Requirement:
From the records, report how many lines hold the word "HoleType", with the number as the sole reply.

[Hardware design source data]
== Segment start ==

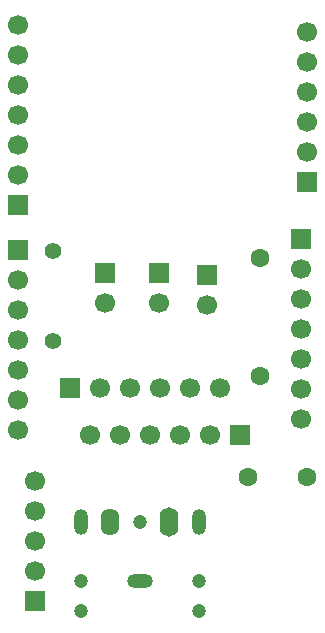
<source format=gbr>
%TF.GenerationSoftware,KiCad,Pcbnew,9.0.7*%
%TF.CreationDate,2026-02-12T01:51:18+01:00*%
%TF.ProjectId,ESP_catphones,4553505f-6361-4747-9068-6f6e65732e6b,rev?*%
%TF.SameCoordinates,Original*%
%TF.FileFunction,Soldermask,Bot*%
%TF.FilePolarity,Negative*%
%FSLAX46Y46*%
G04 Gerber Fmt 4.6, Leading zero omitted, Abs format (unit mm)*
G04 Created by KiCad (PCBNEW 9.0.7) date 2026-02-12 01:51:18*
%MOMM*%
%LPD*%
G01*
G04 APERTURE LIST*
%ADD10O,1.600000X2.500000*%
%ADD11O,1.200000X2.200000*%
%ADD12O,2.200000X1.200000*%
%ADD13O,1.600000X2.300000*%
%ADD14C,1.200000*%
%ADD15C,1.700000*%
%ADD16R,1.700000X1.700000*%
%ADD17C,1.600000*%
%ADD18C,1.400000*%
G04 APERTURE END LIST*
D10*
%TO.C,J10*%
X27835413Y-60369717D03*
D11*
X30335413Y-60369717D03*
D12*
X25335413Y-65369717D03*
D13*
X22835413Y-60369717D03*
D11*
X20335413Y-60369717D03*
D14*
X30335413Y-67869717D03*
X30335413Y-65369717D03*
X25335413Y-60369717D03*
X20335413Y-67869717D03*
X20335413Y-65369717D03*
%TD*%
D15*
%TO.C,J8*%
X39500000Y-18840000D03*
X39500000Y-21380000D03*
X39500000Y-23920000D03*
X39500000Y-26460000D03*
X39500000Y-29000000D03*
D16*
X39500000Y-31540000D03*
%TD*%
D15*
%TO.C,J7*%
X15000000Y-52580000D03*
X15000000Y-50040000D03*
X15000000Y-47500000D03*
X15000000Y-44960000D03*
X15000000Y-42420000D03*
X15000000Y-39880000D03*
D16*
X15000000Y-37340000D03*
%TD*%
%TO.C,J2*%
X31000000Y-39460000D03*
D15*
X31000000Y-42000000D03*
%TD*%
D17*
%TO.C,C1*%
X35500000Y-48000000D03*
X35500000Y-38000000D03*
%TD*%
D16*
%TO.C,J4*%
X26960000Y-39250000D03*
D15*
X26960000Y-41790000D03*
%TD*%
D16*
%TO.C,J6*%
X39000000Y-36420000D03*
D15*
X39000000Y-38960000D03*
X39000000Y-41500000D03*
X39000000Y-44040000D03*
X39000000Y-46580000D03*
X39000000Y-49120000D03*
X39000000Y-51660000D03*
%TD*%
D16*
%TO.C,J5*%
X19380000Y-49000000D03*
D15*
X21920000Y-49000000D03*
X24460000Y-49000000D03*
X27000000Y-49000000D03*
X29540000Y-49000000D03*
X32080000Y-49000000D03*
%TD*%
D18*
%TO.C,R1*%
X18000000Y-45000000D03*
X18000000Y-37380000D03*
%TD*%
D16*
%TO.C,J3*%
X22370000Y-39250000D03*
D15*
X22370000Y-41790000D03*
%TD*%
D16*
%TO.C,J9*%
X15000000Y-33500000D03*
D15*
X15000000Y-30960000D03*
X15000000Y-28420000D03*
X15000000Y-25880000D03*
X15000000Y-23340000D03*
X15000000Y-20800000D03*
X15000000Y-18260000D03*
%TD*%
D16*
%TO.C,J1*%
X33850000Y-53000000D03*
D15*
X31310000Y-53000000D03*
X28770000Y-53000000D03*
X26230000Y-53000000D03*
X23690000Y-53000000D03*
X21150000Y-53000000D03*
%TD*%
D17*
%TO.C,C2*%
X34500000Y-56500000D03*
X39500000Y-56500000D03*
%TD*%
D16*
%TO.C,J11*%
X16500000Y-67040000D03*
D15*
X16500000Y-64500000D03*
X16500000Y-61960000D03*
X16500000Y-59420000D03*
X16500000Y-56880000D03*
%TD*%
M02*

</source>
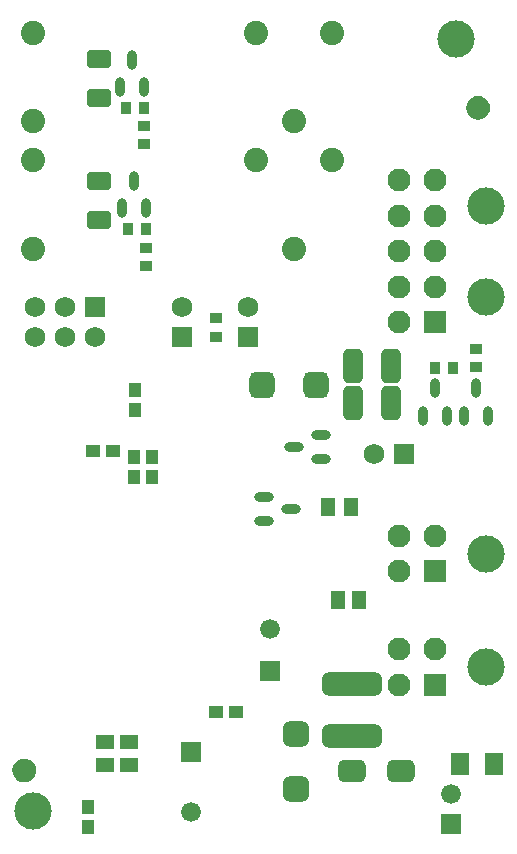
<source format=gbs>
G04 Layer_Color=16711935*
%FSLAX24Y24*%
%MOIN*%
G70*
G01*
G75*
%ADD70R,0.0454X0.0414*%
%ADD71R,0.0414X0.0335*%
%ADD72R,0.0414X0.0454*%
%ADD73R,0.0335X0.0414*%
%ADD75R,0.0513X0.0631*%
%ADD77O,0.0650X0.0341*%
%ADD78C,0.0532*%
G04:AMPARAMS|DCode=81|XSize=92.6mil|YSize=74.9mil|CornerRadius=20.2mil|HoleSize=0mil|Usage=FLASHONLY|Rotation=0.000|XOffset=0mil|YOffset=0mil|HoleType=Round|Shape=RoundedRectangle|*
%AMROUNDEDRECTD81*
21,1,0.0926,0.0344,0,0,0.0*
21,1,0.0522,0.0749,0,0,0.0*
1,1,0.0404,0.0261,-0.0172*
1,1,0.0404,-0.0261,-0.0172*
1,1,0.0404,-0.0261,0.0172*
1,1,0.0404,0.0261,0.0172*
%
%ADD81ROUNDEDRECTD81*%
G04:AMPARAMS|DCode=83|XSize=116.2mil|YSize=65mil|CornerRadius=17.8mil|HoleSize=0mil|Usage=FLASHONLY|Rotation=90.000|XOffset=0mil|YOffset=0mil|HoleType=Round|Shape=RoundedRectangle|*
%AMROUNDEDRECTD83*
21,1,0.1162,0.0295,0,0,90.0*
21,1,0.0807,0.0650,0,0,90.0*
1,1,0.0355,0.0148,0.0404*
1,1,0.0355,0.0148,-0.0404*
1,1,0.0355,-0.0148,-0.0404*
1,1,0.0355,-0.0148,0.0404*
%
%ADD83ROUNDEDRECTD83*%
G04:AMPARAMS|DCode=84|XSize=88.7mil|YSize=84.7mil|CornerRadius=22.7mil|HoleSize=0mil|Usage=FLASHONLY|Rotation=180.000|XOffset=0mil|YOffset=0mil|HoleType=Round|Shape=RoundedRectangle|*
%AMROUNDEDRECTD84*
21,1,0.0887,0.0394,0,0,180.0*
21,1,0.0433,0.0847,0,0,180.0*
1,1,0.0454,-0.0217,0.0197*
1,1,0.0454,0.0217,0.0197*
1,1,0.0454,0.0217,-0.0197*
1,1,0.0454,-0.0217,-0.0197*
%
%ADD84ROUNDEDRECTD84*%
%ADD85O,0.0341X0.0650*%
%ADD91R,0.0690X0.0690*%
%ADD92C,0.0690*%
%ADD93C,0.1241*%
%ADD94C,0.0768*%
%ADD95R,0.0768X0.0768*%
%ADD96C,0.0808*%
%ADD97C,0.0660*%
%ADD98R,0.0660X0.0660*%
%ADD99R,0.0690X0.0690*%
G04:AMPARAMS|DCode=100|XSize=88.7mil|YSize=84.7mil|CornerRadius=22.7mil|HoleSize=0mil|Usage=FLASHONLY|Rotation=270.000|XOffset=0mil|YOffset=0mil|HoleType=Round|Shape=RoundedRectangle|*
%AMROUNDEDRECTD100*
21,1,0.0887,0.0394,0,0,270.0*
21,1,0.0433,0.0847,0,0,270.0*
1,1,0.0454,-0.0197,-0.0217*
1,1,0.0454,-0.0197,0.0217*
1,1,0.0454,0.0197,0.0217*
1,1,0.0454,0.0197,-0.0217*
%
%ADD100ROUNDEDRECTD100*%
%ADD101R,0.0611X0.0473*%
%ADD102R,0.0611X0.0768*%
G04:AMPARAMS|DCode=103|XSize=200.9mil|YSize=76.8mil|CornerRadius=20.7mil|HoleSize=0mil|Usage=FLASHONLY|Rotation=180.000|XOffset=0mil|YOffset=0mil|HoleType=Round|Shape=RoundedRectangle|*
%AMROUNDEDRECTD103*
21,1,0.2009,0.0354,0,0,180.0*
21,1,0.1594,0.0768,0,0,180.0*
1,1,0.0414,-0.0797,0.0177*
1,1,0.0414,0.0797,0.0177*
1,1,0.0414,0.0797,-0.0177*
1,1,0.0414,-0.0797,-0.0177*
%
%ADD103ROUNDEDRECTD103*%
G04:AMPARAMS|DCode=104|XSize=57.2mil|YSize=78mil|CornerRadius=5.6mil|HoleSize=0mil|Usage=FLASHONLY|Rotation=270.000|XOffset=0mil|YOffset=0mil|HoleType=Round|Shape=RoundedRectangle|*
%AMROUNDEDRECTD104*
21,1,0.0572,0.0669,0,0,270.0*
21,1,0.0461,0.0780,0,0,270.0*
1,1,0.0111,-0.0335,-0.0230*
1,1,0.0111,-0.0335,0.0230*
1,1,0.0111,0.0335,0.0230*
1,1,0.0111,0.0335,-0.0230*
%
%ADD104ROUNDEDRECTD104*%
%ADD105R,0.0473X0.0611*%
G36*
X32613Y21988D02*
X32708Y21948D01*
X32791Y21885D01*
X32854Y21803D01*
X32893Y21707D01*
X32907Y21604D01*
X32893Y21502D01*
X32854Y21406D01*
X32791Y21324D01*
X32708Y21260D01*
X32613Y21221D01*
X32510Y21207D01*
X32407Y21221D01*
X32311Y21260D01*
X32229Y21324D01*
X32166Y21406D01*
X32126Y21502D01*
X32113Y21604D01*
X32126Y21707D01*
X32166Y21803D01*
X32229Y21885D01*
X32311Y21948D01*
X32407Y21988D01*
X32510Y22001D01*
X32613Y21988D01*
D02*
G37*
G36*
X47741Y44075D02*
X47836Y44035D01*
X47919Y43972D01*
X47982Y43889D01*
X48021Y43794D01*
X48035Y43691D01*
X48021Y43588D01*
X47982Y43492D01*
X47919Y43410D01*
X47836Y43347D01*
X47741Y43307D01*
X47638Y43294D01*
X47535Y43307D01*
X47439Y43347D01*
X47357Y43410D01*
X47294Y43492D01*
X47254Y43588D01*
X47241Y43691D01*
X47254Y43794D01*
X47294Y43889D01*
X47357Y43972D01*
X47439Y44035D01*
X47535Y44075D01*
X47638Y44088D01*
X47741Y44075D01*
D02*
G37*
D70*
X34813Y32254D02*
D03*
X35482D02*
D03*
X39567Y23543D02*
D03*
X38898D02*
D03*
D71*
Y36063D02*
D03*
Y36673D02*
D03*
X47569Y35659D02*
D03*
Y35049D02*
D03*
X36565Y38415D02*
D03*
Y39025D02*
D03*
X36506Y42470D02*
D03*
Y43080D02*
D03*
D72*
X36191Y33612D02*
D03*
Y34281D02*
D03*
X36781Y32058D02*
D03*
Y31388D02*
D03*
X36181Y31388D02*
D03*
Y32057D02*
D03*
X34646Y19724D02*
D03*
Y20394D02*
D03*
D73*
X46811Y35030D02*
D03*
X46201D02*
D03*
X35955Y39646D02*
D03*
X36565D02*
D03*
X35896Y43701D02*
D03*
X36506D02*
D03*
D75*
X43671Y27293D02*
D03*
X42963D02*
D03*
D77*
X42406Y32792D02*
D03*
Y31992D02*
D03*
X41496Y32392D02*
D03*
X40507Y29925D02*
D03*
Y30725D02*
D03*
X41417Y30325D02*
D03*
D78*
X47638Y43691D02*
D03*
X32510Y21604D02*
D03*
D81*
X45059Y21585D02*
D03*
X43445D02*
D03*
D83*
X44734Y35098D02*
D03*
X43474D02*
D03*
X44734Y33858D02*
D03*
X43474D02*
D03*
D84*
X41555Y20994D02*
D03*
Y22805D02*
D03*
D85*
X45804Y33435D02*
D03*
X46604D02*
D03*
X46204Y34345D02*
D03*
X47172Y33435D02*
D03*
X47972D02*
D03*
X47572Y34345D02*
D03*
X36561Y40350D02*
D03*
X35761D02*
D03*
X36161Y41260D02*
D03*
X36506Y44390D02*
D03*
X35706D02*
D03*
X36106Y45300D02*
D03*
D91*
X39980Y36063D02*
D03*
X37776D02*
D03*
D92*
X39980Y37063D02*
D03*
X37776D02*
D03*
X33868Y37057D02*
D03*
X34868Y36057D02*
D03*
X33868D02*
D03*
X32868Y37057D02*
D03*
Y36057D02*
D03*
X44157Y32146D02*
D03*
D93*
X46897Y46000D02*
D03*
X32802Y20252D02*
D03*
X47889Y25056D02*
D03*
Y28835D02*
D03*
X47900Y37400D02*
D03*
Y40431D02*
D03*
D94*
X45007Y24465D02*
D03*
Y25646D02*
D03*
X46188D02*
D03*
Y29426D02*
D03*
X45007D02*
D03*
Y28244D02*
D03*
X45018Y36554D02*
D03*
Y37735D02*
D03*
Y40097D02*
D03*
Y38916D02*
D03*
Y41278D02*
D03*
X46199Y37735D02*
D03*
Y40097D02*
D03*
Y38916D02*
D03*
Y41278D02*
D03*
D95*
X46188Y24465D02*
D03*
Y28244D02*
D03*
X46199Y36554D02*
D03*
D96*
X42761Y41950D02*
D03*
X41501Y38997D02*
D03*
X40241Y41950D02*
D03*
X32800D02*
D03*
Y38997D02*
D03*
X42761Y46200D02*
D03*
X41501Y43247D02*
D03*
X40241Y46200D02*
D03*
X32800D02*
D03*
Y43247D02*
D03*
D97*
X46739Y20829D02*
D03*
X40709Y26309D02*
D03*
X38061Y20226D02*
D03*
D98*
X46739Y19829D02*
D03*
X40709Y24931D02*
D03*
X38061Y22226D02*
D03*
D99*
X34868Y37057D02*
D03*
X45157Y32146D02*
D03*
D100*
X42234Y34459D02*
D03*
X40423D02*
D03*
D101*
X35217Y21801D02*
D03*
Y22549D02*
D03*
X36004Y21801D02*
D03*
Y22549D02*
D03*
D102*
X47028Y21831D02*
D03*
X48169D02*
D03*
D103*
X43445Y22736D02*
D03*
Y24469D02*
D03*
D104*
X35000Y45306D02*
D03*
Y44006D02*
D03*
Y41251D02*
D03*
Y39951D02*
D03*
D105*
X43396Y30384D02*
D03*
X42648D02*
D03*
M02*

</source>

== Segment end ==

Answer to this problem:
6